EXERCISE REQUIREMENTS: Print the data exactly. Pictures stay out.
#### INFORMATION GIVEN ####
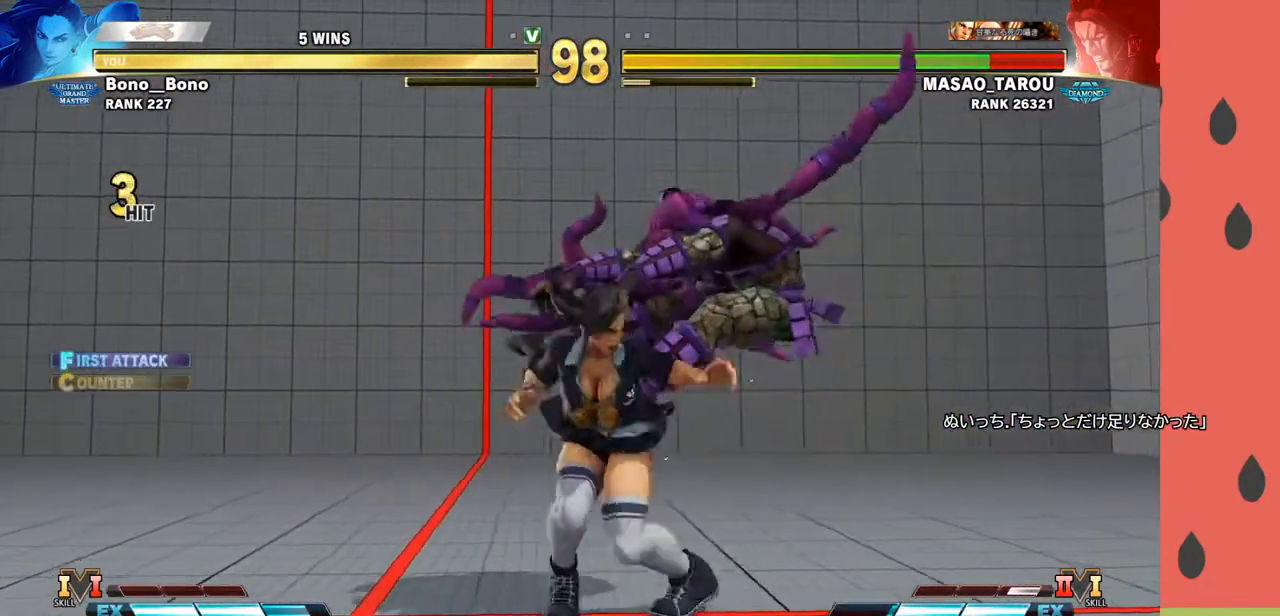
{"buttons": [], "left_stick": "center", "events": [[100, "CIRCLE", "up"], [100, "TRIANGLE", "up"]]}
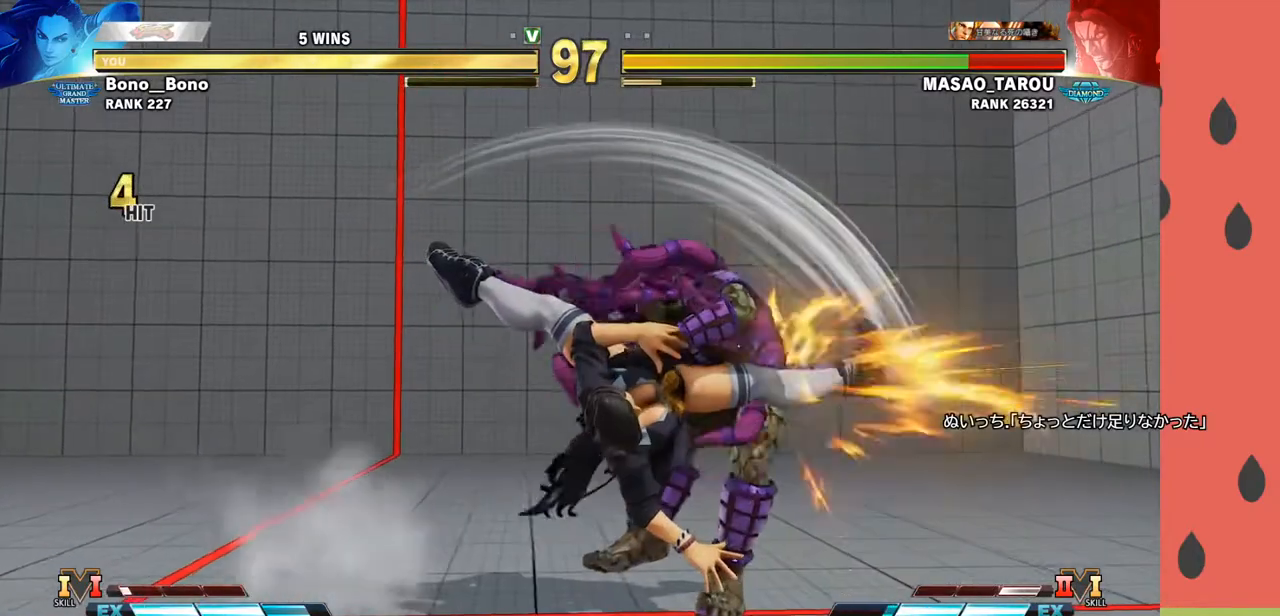
{"buttons": [], "left_stick": "center", "events": [[283, "left_stick", "right"], [333, "left_stick", "center"], [417, "left_stick", "right"], [483, "left_stick", "center"]]}
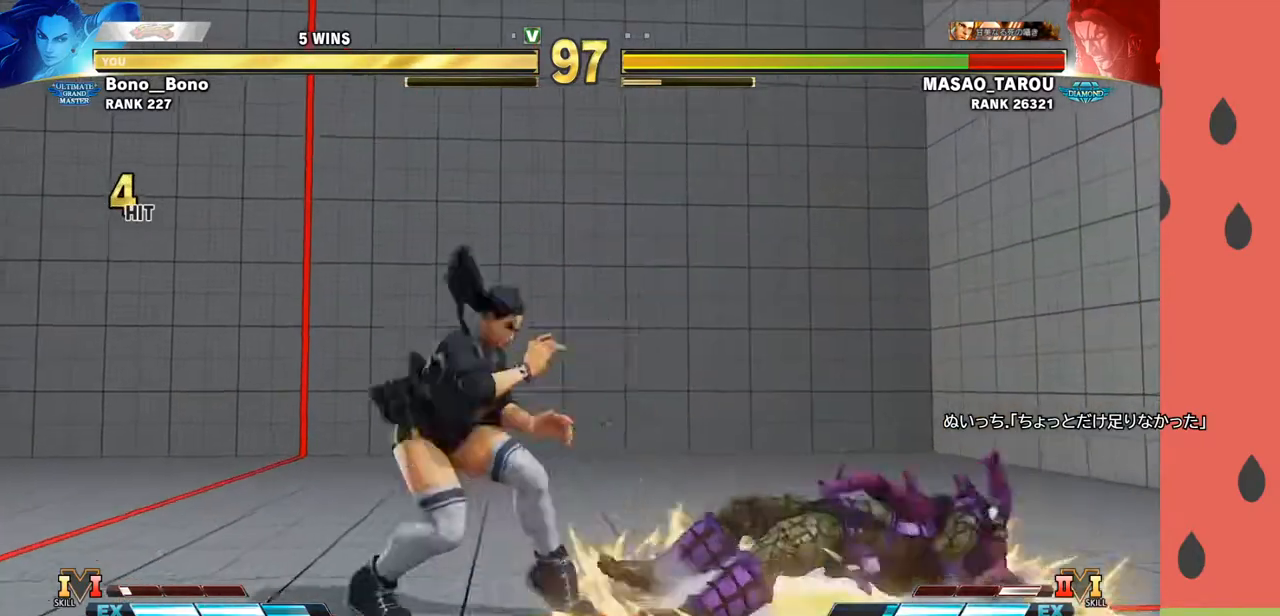
{"buttons": [], "left_stick": "left", "events": [[50, "left_stick", "right"], [350, "TRIANGLE", "down"], [383, "left_stick", "left"], [467, "TRIANGLE", "up"]]}
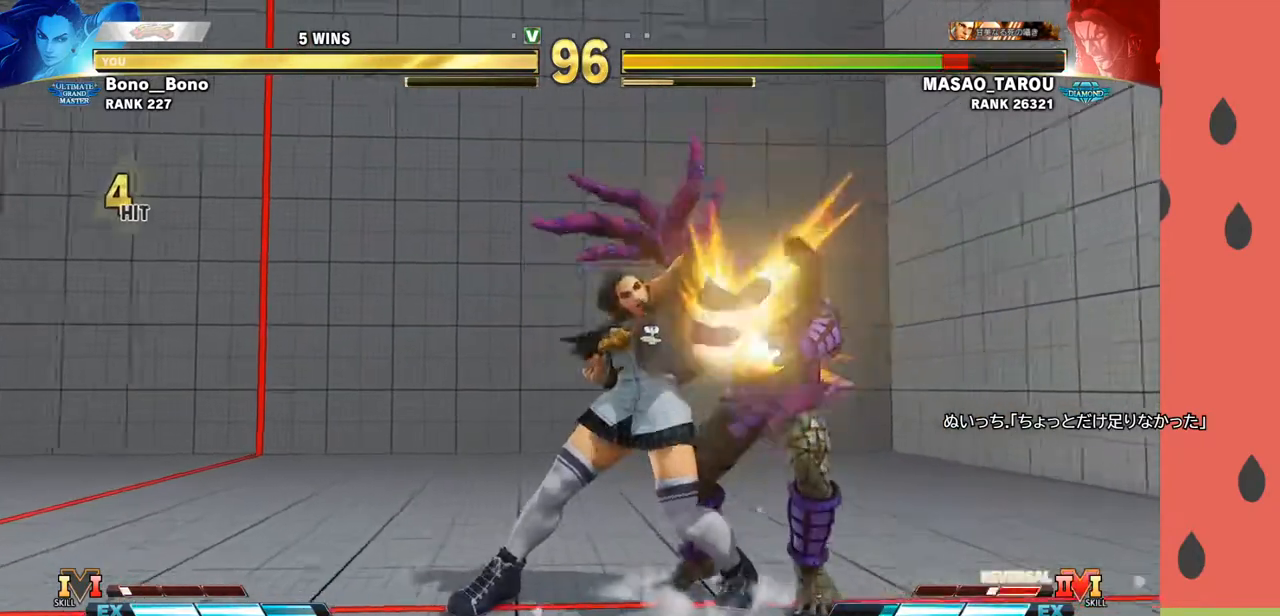
{"buttons": [], "left_stick": "down", "events": [[333, "TRIANGLE", "down"], [333, "left_stick", "down"], [433, "TRIANGLE", "up"]]}
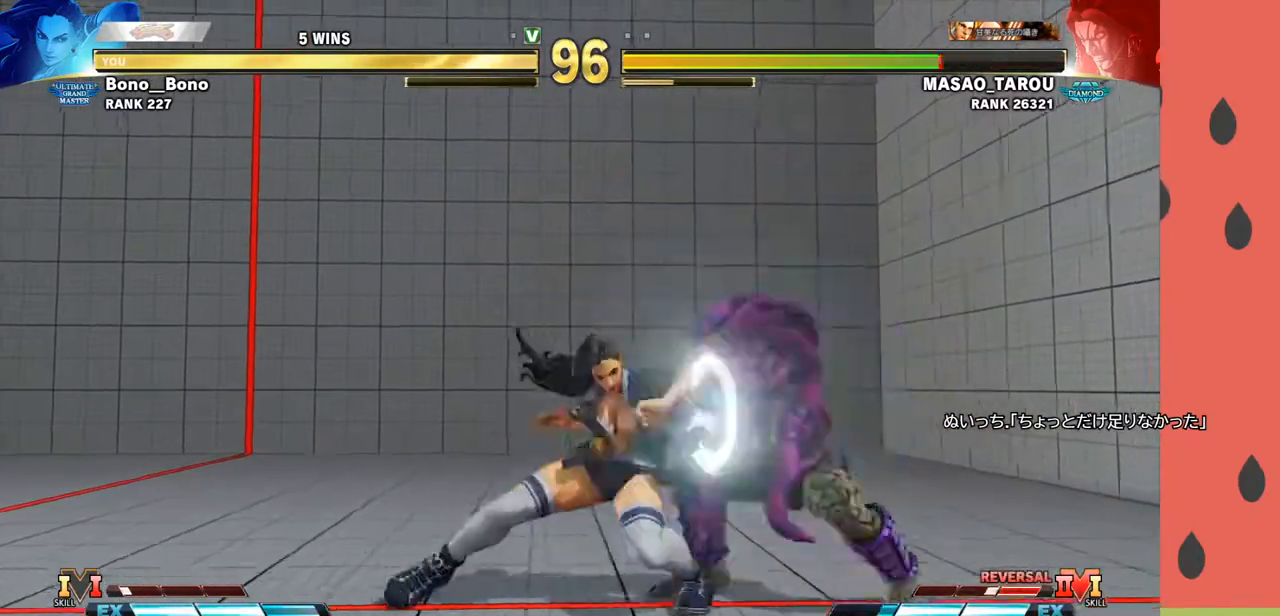
{"buttons": ["R1"], "left_stick": "left", "events": [[167, "left_stick", "center"], [333, "left_stick", "down"], [417, "left_stick", "left"], [433, "R1", "down"]]}
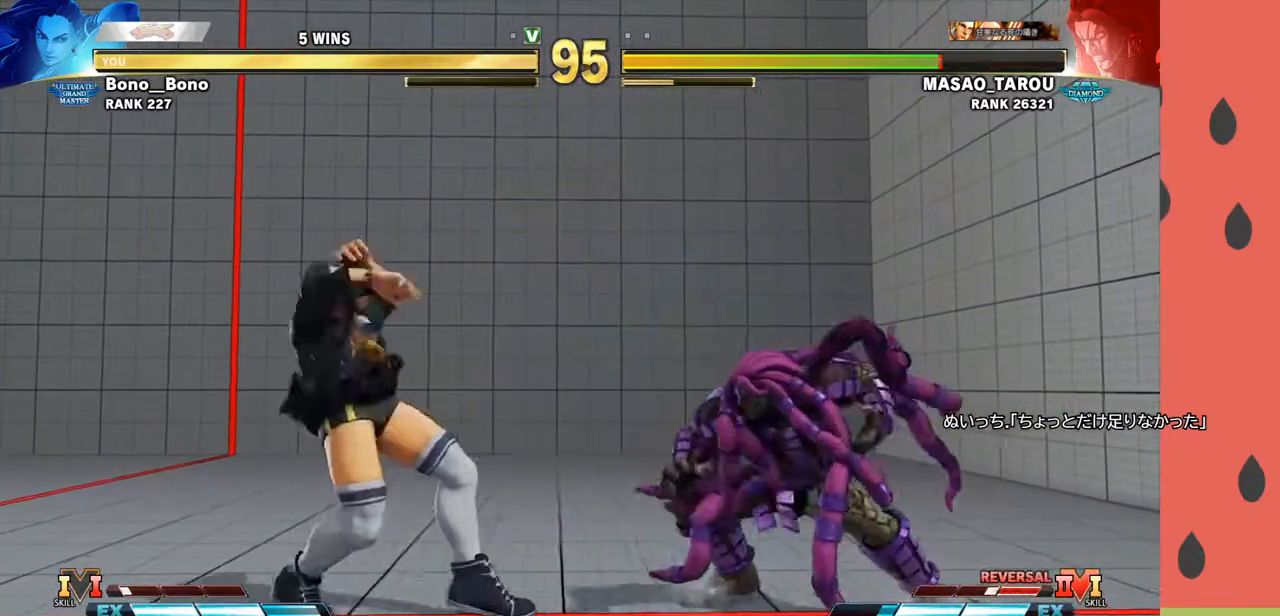
{"buttons": [], "left_stick": "center", "events": [[17, "R1", "up"], [233, "left_stick", "center"]]}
####
YOUR RESPONSE:
{"buttons": [], "left_stick": "center", "events": [[100, "CIRCLE", "up"], [100, "TRIANGLE", "up"]]}
{"buttons": [], "left_stick": "center", "events": [[283, "left_stick", "right"], [333, "left_stick", "center"], [417, "left_stick", "right"], [483, "left_stick", "center"]]}
{"buttons": [], "left_stick": "left", "events": [[50, "left_stick", "right"], [350, "TRIANGLE", "down"], [383, "left_stick", "left"], [467, "TRIANGLE", "up"]]}
{"buttons": [], "left_stick": "down", "events": [[333, "TRIANGLE", "down"], [333, "left_stick", "down"], [433, "TRIANGLE", "up"]]}
{"buttons": ["R1"], "left_stick": "left", "events": [[167, "left_stick", "center"], [333, "left_stick", "down"], [417, "left_stick", "left"], [433, "R1", "down"]]}
{"buttons": [], "left_stick": "center", "events": [[17, "R1", "up"], [233, "left_stick", "center"]]}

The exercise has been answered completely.